O Tribunal Constitucional espanhol "suspendeu a convocação da sessão plenária do Parlamento (catalão) de segunda-feira", disse à AFP uma porta-voz da Corte.
O presidente regional catalão, Carles Puigdemont, planejava validar os resultados do referendo de autodeterminação de 1º de outubro nesta que seria a primeira sessão plenária após a consulta popular.
Mas os parlamentares do Partido Socialista da Catalunha (PSC) solicitaram que o Tribunal Constitucional suspendesse a sessão.
Na quarta-feira (4), uma fonte do governo catalão disse à AFP que, "dependendo do desenvolvimento da sessão plenária, a declaração de independência poderia acontecer", sem confirmar categoricamente a possibilidade.
Em seu comunicado, o Tribunal Constitucional explicou que a suspensão se dava pela admissão de um trâmite apresentado pelos socialistas catalães contra a convocação da sessão plenária.
No texto, o Tribunal declara "radicalmente nula e sem valor" qualquer ação que "viole a suspensão acordada".
Da mesma forma, adverte a presidente do Parlamento da Catalunha, a separatista Carme Forcadell, e demais membros dessa Casa de que estarão expostos à responsabilidade criminal, "caso não respeitem essa decisão".
Não há certezas sobre a realização, ou não, da sessão plenária, uma vez que os líderes separatistas têm ignorado o Tribunal Constitucional sistematicamente nos últimos meses.
O referendo do último domingo foi proibido e suspenso de forma cautelar pelo Tribunal Constitucional espanhol.

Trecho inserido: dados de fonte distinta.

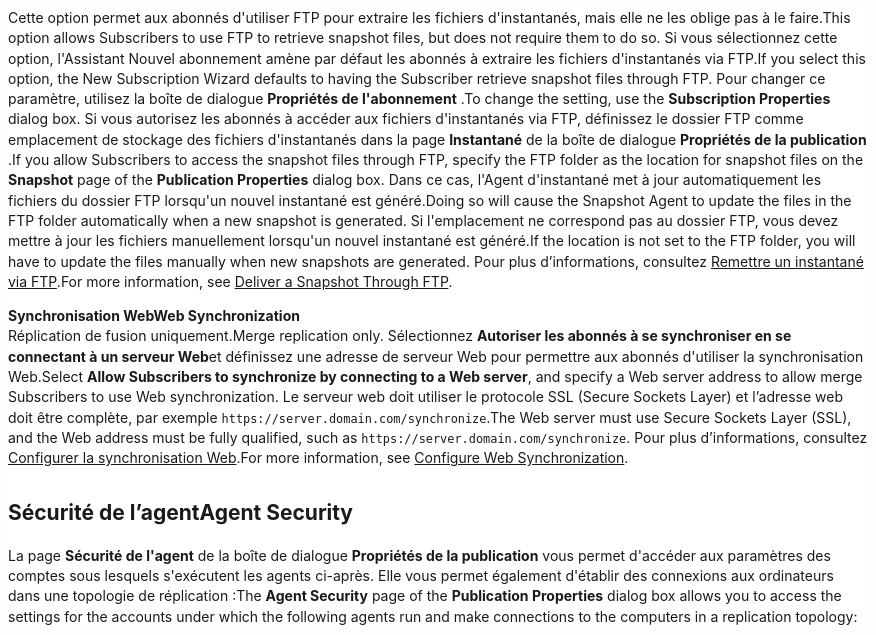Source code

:  <span data-ttu-id="b8b52-233">Cette option permet aux abonnés d'utiliser FTP pour extraire les fichiers d'instantanés, mais elle ne les oblige pas à le faire.</span><span class="sxs-lookup"><span data-stu-id="b8b52-233">This option allows Subscribers to use FTP to retrieve snapshot files, but does not require them to do so.</span></span> <span data-ttu-id="b8b52-234">Si vous sélectionnez cette option, l'Assistant Nouvel abonnement amène par défaut les abonnés à extraire les fichiers d'instantanés via FTP.</span><span class="sxs-lookup"><span data-stu-id="b8b52-234">If you select this option, the New Subscription Wizard defaults to having the Subscriber retrieve snapshot files through FTP.</span></span> <span data-ttu-id="b8b52-235">Pour changer ce paramètre, utilisez la boîte de dialogue **Propriétés de l'abonnement** .</span><span class="sxs-lookup"><span data-stu-id="b8b52-235">To change the setting, use the **Subscription Properties** dialog box.</span></span> <span data-ttu-id="b8b52-236">Si vous autorisez les abonnés à accéder aux fichiers d'instantanés via FTP, définissez le dossier FTP comme emplacement de stockage des fichiers d'instantanés dans la page **Instantané** de la boîte de dialogue **Propriétés de la publication** .</span><span class="sxs-lookup"><span data-stu-id="b8b52-236">If you allow Subscribers to access the snapshot files through FTP, specify the FTP folder as the location for snapshot files on the **Snapshot** page of the **Publication Properties** dialog box.</span></span> <span data-ttu-id="b8b52-237">Dans ce cas, l'Agent d'instantané met à jour automatiquement les fichiers du dossier FTP lorsqu'un nouvel instantané est généré.</span><span class="sxs-lookup"><span data-stu-id="b8b52-237">Doing so will cause the Snapshot Agent to update the files in the FTP folder automatically when a new snapshot is generated.</span></span> <span data-ttu-id="b8b52-238">Si l'emplacement ne correspond pas au dossier FTP, vous devez mettre à jour les fichiers manuellement lorsqu'un nouvel instantané est généré.</span><span class="sxs-lookup"><span data-stu-id="b8b52-238">If the location is not set to the FTP folder, you will have to update the files manually when new snapshots are generated.</span></span> <span data-ttu-id="b8b52-239">Pour plus d’informations, consultez [Remettre un instantané via FTP](publish/deliver-a-snapshot-through-ftp.md).</span><span class="sxs-lookup"><span data-stu-id="b8b52-239">For more information, see [Deliver a Snapshot Through FTP](publish/deliver-a-snapshot-through-ftp.md).</span></span>  
  
 <span data-ttu-id="b8b52-240">**Synchronisation Web**</span><span class="sxs-lookup"><span data-stu-id="b8b52-240">**Web Synchronization**</span></span>  
 <span data-ttu-id="b8b52-241">Réplication de fusion uniquement.</span><span class="sxs-lookup"><span data-stu-id="b8b52-241">Merge replication only.</span></span> <span data-ttu-id="b8b52-242">Sélectionnez **Autoriser les abonnés à se synchroniser en se connectant à un serveur Web**et définissez une adresse de serveur Web pour permettre aux abonnés d'utiliser la synchronisation Web.</span><span class="sxs-lookup"><span data-stu-id="b8b52-242">Select **Allow Subscribers to synchronize by connecting to a Web server**, and specify a Web server address to allow merge Subscribers to use Web synchronization.</span></span> <span data-ttu-id="b8b52-243">Le serveur web doit utiliser le protocole SSL (Secure Sockets Layer) et l’adresse web doit être complète, par exemple `https://server.domain.com/synchronize`.</span><span class="sxs-lookup"><span data-stu-id="b8b52-243">The Web server must use Secure Sockets Layer (SSL), and the Web address must be fully qualified, such as `https://server.domain.com/synchronize`.</span></span> <span data-ttu-id="b8b52-244">Pour plus d’informations, consultez [Configurer la synchronisation Web](configure-web-synchronization.md).</span><span class="sxs-lookup"><span data-stu-id="b8b52-244">For more information, see [Configure Web Synchronization](configure-web-synchronization.md).</span></span>  

## <a name="agent-security"></a><span data-ttu-id="b8b52-245">Sécurité de l’agent</span><span class="sxs-lookup"><span data-stu-id="b8b52-245">Agent Security</span></span>
  <span data-ttu-id="b8b52-246">La page **Sécurité de l'agent** de la boîte de dialogue **Propriétés de la publication** vous permet d'accéder aux paramètres des comptes sous lesquels s'exécutent les agents ci-après. Elle vous permet également d'établir des connexions aux ordinateurs dans une topologie de réplication :</span><span class="sxs-lookup"><span data-stu-id="b8b52-246">The **Agent Security** page of the **Publication Properties** dialog box allows you to access the settings for the accounts under which the following agents run and make connections to the computers in a replication topology:</span></span>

Isso não impediu sua realização, apesar da violência policial.
Em 6 de setembro passado, a maioria separatista do Parlamento catalão aprovou uma lei que permitiu o referendo de 1º de outubro, afirmando que prevalecia "hierarquicamente sobre todas as regras com as quais possa entrar em conflito" - o que inclui a Constituição espanhola.
De acordo com o governo catalão, nessa consulta - realizada sem as garantias habituais, entre elas, a de um conselho eleitoral -, houve uma participação eleitoral de 42,3%. Pelo menos 2,02 milhões de pessoas votaram a favor da separação do reino da Espanha, de um total de 5,3 milhões de eleitores convocados.

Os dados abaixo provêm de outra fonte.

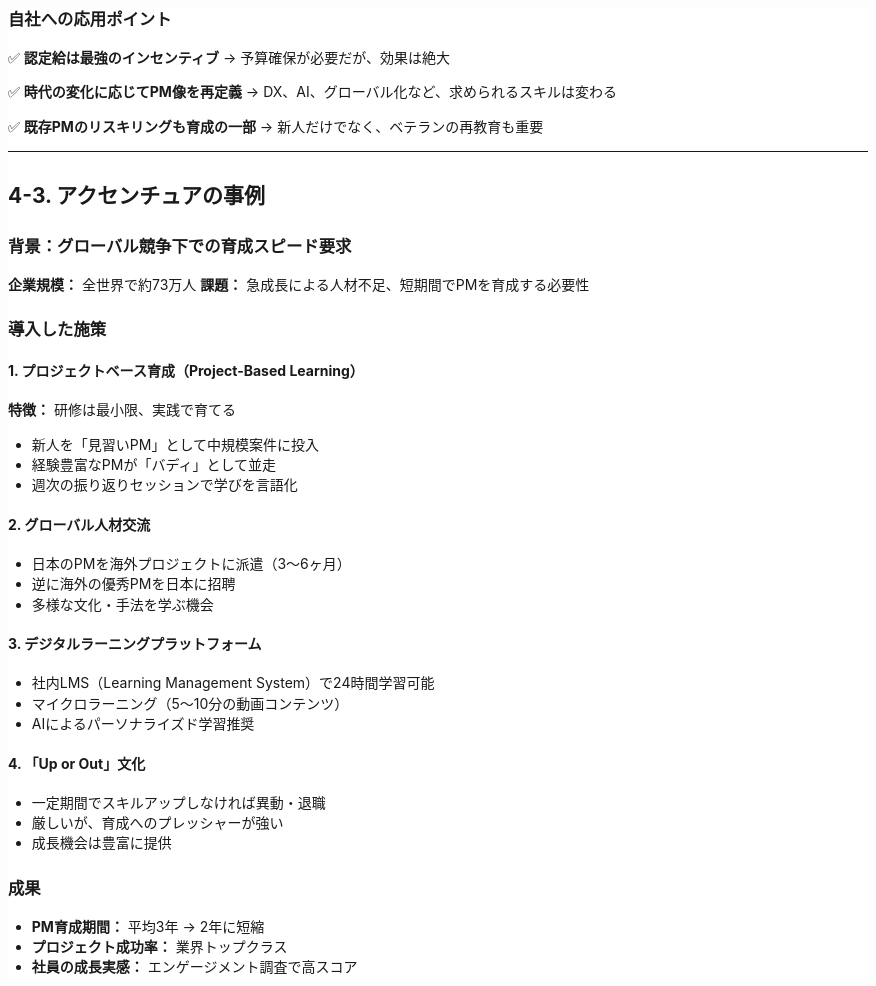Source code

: ### 自社への応用ポイント

✅ **認定給は最強のインセンティブ**
→ 予算確保が必要だが、効果は絶大

✅ **時代の変化に応じてPM像を再定義**
→ DX、AI、グローバル化など、求められるスキルは変わる

✅ **既存PMのリスキリングも育成の一部**
→ 新人だけでなく、ベテランの再教育も重要

---

## 4-3. アクセンチュアの事例

### 背景：グローバル競争下での育成スピード要求

**企業規模：** 全世界で約73万人
**課題：** 急成長による人材不足、短期間でPMを育成する必要性

### 導入した施策

#### 1. プロジェクトベース育成（Project-Based Learning）

**特徴：** 研修は最小限、実践で育てる

- 新人を「見習いPM」として中規模案件に投入
- 経験豊富なPMが「バディ」として並走
- 週次の振り返りセッションで学びを言語化

#### 2. グローバル人材交流

- 日本のPMを海外プロジェクトに派遣（3〜6ヶ月）
- 逆に海外の優秀PMを日本に招聘
- 多様な文化・手法を学ぶ機会

#### 3. デジタルラーニングプラットフォーム

- 社内LMS（Learning Management System）で24時間学習可能
- マイクロラーニング（5〜10分の動画コンテンツ）
- AIによるパーソナライズド学習推奨

#### 4. 「Up or Out」文化

- 一定期間でスキルアップしなければ異動・退職
- 厳しいが、育成へのプレッシャーが強い
- 成長機会は豊富に提供

### 成果

- **PM育成期間：** 平均3年 → 2年に短縮
- **プロジェクト成功率：** 業界トップクラス
- **社員の成長実感：** エンゲージメント調査で高スコア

As incertezas ligadas à pior crise política da era democrática espanhola são enormes.
Segundo resultados da última pesquisa do CIS (Centro de Pesquisas Sociológicas, governamental), publicada nesta quinta-feira, a situação na Catalunha preocupa 7,8% dos espanhóis, o triplo do que na anterior, realizada antes de domingo.

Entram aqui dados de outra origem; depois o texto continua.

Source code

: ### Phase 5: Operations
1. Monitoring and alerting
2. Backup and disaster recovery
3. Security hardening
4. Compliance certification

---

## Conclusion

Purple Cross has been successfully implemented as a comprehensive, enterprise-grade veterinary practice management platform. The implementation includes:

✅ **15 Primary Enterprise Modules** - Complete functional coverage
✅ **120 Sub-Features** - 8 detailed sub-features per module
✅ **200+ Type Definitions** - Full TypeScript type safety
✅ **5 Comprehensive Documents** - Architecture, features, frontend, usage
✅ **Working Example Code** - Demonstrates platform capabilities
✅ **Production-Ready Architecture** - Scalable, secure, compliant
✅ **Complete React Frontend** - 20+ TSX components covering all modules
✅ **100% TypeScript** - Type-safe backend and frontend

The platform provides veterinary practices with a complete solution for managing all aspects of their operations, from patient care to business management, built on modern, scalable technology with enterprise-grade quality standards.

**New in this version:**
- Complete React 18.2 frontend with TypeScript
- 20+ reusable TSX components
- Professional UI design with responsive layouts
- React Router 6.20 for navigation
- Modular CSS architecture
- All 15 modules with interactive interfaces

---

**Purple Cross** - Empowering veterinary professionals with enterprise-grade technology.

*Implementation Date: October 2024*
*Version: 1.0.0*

A situação levou a Eurocâmara a reagir, na quarta-feira (4).
"Chegou o momento de dialogar, de encontrar uma saída para essa situação, de trabalhar dentro da ordem constitucional da Espanha", disse o vice-presidente da Comissão Europeia, Frans Timmermans.
As posições entre Barcelona e o governo central de Mariano Rajoy se distanciam a cada dia mais depois da votação de domingo, e ninguém quer ceder.